====== SOURCE MATERIAL ======

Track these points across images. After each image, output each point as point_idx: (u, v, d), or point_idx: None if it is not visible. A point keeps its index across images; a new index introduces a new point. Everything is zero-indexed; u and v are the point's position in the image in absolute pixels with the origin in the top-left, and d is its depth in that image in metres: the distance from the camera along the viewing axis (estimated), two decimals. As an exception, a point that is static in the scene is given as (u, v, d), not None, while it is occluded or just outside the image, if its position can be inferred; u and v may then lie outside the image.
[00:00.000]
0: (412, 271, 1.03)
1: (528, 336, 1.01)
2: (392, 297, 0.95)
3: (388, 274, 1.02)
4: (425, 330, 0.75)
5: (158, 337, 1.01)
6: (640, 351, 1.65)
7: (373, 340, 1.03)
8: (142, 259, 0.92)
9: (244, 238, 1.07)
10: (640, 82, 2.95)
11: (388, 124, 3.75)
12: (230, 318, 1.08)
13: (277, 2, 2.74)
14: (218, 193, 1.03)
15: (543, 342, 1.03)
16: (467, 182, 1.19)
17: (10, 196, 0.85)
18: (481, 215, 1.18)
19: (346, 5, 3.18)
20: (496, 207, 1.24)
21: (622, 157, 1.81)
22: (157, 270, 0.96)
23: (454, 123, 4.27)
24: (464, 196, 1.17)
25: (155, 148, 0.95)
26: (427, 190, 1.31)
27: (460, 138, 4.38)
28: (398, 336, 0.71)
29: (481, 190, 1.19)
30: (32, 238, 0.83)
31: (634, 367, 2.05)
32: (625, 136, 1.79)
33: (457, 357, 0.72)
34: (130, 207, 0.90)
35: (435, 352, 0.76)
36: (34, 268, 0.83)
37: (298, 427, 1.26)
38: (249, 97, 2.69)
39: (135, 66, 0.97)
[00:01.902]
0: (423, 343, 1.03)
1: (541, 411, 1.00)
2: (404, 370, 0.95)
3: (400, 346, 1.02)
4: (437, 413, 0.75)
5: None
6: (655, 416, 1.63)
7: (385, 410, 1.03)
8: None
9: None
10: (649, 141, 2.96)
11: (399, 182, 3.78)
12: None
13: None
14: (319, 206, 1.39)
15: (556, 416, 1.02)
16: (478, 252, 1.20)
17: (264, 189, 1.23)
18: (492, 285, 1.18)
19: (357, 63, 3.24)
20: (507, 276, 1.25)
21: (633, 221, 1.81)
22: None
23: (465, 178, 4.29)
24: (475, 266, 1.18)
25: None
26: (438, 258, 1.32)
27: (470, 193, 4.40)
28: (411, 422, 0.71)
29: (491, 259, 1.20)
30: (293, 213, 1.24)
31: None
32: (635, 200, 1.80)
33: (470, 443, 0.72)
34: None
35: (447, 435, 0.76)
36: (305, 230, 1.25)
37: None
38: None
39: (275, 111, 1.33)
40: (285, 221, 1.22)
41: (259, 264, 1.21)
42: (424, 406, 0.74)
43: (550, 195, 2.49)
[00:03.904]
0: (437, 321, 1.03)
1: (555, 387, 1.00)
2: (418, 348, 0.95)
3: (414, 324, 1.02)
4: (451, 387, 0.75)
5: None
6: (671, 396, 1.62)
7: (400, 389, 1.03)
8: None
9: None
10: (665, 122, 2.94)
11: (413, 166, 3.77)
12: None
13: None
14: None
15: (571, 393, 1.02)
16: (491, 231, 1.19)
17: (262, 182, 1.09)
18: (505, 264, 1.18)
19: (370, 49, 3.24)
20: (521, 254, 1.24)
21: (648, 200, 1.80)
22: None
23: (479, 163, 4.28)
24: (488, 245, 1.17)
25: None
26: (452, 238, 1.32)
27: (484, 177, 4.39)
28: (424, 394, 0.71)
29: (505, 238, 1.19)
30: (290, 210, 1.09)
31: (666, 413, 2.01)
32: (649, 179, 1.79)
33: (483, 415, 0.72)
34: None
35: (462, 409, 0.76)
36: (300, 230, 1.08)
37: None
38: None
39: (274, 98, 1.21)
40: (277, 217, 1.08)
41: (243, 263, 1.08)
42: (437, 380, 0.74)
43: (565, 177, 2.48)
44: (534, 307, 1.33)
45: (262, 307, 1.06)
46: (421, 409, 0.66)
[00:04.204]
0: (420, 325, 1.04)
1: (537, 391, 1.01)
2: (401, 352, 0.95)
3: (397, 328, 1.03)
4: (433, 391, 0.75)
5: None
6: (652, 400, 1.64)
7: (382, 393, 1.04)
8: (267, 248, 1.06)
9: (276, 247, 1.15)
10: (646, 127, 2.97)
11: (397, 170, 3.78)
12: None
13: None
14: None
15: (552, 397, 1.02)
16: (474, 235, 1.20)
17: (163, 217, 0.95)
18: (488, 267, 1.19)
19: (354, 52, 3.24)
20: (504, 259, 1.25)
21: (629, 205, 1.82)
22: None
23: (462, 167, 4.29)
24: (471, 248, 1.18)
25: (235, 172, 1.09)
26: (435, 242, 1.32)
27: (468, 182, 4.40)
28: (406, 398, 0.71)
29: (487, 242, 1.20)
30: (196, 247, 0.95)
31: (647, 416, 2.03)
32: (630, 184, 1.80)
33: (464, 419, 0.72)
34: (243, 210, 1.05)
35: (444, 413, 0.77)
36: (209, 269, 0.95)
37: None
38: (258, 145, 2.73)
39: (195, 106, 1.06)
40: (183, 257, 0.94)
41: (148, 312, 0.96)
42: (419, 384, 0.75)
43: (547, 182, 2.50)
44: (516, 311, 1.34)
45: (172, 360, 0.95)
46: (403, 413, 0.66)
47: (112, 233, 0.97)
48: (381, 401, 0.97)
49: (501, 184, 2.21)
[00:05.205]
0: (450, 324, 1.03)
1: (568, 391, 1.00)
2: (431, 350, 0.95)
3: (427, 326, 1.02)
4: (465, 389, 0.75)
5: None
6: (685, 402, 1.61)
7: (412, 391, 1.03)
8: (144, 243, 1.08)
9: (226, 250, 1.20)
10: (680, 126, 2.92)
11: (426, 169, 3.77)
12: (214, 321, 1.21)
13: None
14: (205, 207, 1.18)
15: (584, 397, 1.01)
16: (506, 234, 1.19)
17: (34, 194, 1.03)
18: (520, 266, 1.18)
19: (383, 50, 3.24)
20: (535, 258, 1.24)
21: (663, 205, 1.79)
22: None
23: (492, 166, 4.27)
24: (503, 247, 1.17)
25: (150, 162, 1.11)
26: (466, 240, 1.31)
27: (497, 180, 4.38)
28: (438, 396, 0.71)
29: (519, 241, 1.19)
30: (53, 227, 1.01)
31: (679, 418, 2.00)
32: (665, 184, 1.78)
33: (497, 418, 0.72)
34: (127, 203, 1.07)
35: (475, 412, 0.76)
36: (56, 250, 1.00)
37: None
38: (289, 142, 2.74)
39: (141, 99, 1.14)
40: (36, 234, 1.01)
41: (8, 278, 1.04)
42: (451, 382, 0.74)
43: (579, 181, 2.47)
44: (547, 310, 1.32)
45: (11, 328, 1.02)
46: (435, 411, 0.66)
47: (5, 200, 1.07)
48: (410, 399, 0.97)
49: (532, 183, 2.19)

======

Every line of the material must be given again exactly.

Track these points across images. After each image, output each point as point_idx: (u, v, d), or point_idx: None if it is not visible. A point keeps its index across images; a new index introduces a new point. Everything is zero-indexed; u and v are the point's position in the image in absolute pixels with the origin in the top-left, and d is its depth in that image in metres: the distance from the camera along the viewing axis (estimated), two decimals. As an exception, a point that is static in the scene is given as (u, v, d), not None, while it is occluded or just outside the image, if its position can be inferred; u and v may then lie outside the image.
[00:00.000]
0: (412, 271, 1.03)
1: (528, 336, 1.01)
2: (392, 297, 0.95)
3: (388, 274, 1.02)
4: (425, 330, 0.75)
5: (158, 337, 1.01)
6: (640, 351, 1.65)
7: (373, 340, 1.03)
8: (142, 259, 0.92)
9: (244, 238, 1.07)
10: (640, 82, 2.95)
11: (388, 124, 3.75)
12: (230, 318, 1.08)
13: (277, 2, 2.74)
14: (218, 193, 1.03)
15: (543, 342, 1.03)
16: (467, 182, 1.19)
17: (10, 196, 0.85)
18: (481, 215, 1.18)
19: (346, 5, 3.18)
20: (496, 207, 1.24)
21: (622, 157, 1.81)
22: (157, 270, 0.96)
23: (454, 123, 4.27)
24: (464, 196, 1.17)
25: (155, 148, 0.95)
26: (427, 190, 1.31)
27: (460, 138, 4.38)
28: (398, 336, 0.71)
29: (481, 190, 1.19)
30: (32, 238, 0.83)
31: (634, 367, 2.05)
32: (625, 136, 1.79)
33: (457, 357, 0.72)
34: (130, 207, 0.90)
35: (435, 352, 0.76)
36: (34, 268, 0.83)
37: (298, 427, 1.26)
38: (249, 97, 2.69)
39: (135, 66, 0.97)
[00:01.902]
0: (423, 343, 1.03)
1: (541, 411, 1.00)
2: (404, 370, 0.95)
3: (400, 346, 1.02)
4: (437, 413, 0.75)
5: None
6: (655, 416, 1.63)
7: (385, 410, 1.03)
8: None
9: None
10: (649, 141, 2.96)
11: (399, 182, 3.78)
12: None
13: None
14: (319, 206, 1.39)
15: (556, 416, 1.02)
16: (478, 252, 1.20)
17: (264, 189, 1.23)
18: (492, 285, 1.18)
19: (357, 63, 3.24)
20: (507, 276, 1.25)
21: (633, 221, 1.81)
22: None
23: (465, 178, 4.29)
24: (475, 266, 1.18)
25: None
26: (438, 258, 1.32)
27: (470, 193, 4.40)
28: (411, 422, 0.71)
29: (491, 259, 1.20)
30: (293, 213, 1.24)
31: None
32: (635, 200, 1.80)
33: (470, 443, 0.72)
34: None
35: (447, 435, 0.76)
36: (305, 230, 1.25)
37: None
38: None
39: (275, 111, 1.33)
40: (285, 221, 1.22)
41: (259, 264, 1.21)
42: (424, 406, 0.74)
43: (550, 195, 2.49)
[00:03.904]
0: (437, 321, 1.03)
1: (555, 387, 1.00)
2: (418, 348, 0.95)
3: (414, 324, 1.02)
4: (451, 387, 0.75)
5: None
6: (671, 396, 1.62)
7: (400, 389, 1.03)
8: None
9: None
10: (665, 122, 2.94)
11: (413, 166, 3.77)
12: None
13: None
14: None
15: (571, 393, 1.02)
16: (491, 231, 1.19)
17: (262, 182, 1.09)
18: (505, 264, 1.18)
19: (370, 49, 3.24)
20: (521, 254, 1.24)
21: (648, 200, 1.80)
22: None
23: (479, 163, 4.28)
24: (488, 245, 1.17)
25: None
26: (452, 238, 1.32)
27: (484, 177, 4.39)
28: (424, 394, 0.71)
29: (505, 238, 1.19)
30: (290, 210, 1.09)
31: (666, 413, 2.01)
32: (649, 179, 1.79)
33: (483, 415, 0.72)
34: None
35: (462, 409, 0.76)
36: (300, 230, 1.08)
37: None
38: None
39: (274, 98, 1.21)
40: (277, 217, 1.08)
41: (243, 263, 1.08)
42: (437, 380, 0.74)
43: (565, 177, 2.48)
44: (534, 307, 1.33)
45: (262, 307, 1.06)
46: (421, 409, 0.66)
[00:04.204]
0: (420, 325, 1.04)
1: (537, 391, 1.01)
2: (401, 352, 0.95)
3: (397, 328, 1.03)
4: (433, 391, 0.75)
5: None
6: (652, 400, 1.64)
7: (382, 393, 1.04)
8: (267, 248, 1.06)
9: (276, 247, 1.15)
10: (646, 127, 2.97)
11: (397, 170, 3.78)
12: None
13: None
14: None
15: (552, 397, 1.02)
16: (474, 235, 1.20)
17: (163, 217, 0.95)
18: (488, 267, 1.19)
19: (354, 52, 3.24)
20: (504, 259, 1.25)
21: (629, 205, 1.82)
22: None
23: (462, 167, 4.29)
24: (471, 248, 1.18)
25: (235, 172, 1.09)
26: (435, 242, 1.32)
27: (468, 182, 4.40)
28: (406, 398, 0.71)
29: (487, 242, 1.20)
30: (196, 247, 0.95)
31: (647, 416, 2.03)
32: (630, 184, 1.80)
33: (464, 419, 0.72)
34: (243, 210, 1.05)
35: (444, 413, 0.77)
36: (209, 269, 0.95)
37: None
38: (258, 145, 2.73)
39: (195, 106, 1.06)
40: (183, 257, 0.94)
41: (148, 312, 0.96)
42: (419, 384, 0.75)
43: (547, 182, 2.50)
44: (516, 311, 1.34)
45: (172, 360, 0.95)
46: (403, 413, 0.66)
47: (112, 233, 0.97)
48: (381, 401, 0.97)
49: (501, 184, 2.21)
[00:05.205]
0: (450, 324, 1.03)
1: (568, 391, 1.00)
2: (431, 350, 0.95)
3: (427, 326, 1.02)
4: (465, 389, 0.75)
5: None
6: (685, 402, 1.61)
7: (412, 391, 1.03)
8: (144, 243, 1.08)
9: (226, 250, 1.20)
10: (680, 126, 2.92)
11: (426, 169, 3.77)
12: (214, 321, 1.21)
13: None
14: (205, 207, 1.18)
15: (584, 397, 1.01)
16: (506, 234, 1.19)
17: (34, 194, 1.03)
18: (520, 266, 1.18)
19: (383, 50, 3.24)
20: (535, 258, 1.24)
21: (663, 205, 1.79)
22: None
23: (492, 166, 4.27)
24: (503, 247, 1.17)
25: (150, 162, 1.11)
26: (466, 240, 1.31)
27: (497, 180, 4.38)
28: (438, 396, 0.71)
29: (519, 241, 1.19)
30: (53, 227, 1.01)
31: (679, 418, 2.00)
32: (665, 184, 1.78)
33: (497, 418, 0.72)
34: (127, 203, 1.07)
35: (475, 412, 0.76)
36: (56, 250, 1.00)
37: None
38: (289, 142, 2.74)
39: (141, 99, 1.14)
40: (36, 234, 1.01)
41: (8, 278, 1.04)
42: (451, 382, 0.74)
43: (579, 181, 2.47)
44: (547, 310, 1.32)
45: (11, 328, 1.02)
46: (435, 411, 0.66)
47: (5, 200, 1.07)
48: (410, 399, 0.97)
49: (532, 183, 2.19)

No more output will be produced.